FOR IMMEDIATE RELEASE
PARIS, France – July 18, 2017, at 06:00pm CET – Lysogene (FR0013233475 – LYS), a leading, Phase 3, biopharmaceutical company pioneering gene therapy technologies to treat central nervous system (CNS) diseases, today announced the formation of a Scientific Advisory Board (SAB) comprised of world-leading experts in gene therapy discovery and development.
“Gene therapy using recombinant adeno-associated virus (AAV) vectors is changing the course of previously untreatable monogenic diseases,” said Dr. Ronald Crystal, Chairman of the Department of Genetic Medicine and the Bruce Webster Professor of Internal Medicine at Weill Cornell Medicine and member of the newly established Scientific Advisory Board. “Direct to CNS approaches have demonstrated promising safety and tolerability with the potential of achieving high bioavailability and CNS distribution. I look forward to working with Lysogene and the members of the SAB to further explore the potential of this approach to treat CNS diseases.”
“The establishment of this SAB reflects our commitment to becoming a leading company in the field of CNS gene therapy,” continued Dr.
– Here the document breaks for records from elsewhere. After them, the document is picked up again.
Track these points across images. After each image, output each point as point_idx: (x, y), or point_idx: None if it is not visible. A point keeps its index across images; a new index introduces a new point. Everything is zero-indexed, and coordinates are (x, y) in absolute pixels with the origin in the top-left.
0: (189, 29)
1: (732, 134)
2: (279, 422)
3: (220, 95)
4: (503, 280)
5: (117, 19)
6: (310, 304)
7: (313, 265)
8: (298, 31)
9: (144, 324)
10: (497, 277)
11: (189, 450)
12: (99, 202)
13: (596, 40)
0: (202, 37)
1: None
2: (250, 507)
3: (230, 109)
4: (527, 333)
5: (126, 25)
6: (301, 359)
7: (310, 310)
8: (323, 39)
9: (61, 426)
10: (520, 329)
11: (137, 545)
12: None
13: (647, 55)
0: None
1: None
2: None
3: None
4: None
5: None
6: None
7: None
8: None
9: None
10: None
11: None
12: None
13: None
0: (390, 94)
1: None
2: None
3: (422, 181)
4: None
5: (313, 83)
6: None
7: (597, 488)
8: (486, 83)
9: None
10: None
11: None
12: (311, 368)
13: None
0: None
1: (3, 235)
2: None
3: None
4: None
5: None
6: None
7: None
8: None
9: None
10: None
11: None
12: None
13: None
Ralph Laufer, Chief Scientific Officer at Lysogene. “The vision of these international renowned experts, in this very promising field, will considerably reinforce our expertise and support our goal of establishing a new paradigm for the treatment of monogenic neurological diseases.” The SAB is a key strategic resource to Lysogene providing scientific expertise and guidance to the team as the Company continues to advance gene therapy candidates to treat CNS diseases, including LYS-SAF302
– currently in Phase 2-3 – for the treatment of Sanfilippo syndrome type A (MPS IIIA), LYS-GM101 – soon to enter Phase 1-2 – for the treatment of GM1 Gangliosidosis and preclinical proof of concept program in Fragile X syndrome.
“We are excited and privileged to have the opportunity to work with this distinguished group of experts on our gene therapy development,” said Dr. Sophie Olivier, Chief Medical Officer at Lysogene. “These thought-leaders bring tremendous understanding of gene therapy potential for CNS diseases, as well as extensive experience from discovery to late-stage clinical trials. We look forward to their contributions as Lysogene advances its gene therapy pipeline.”
The SAB members are:
Nathalie Cartier-Lacave, Ph.D., Cell and Gene Therapy for Neurodegenerative Diseases, INSERM ICM (Institute for Brain and Spine). Dr Cartier-Lacave is a research director at INSERM, where she leads the group “Biotherapies of neurodegenerative diseases”. Dr Cartier-Lacave is president of the European Society of Gene and Cell Therapy (ESGCT).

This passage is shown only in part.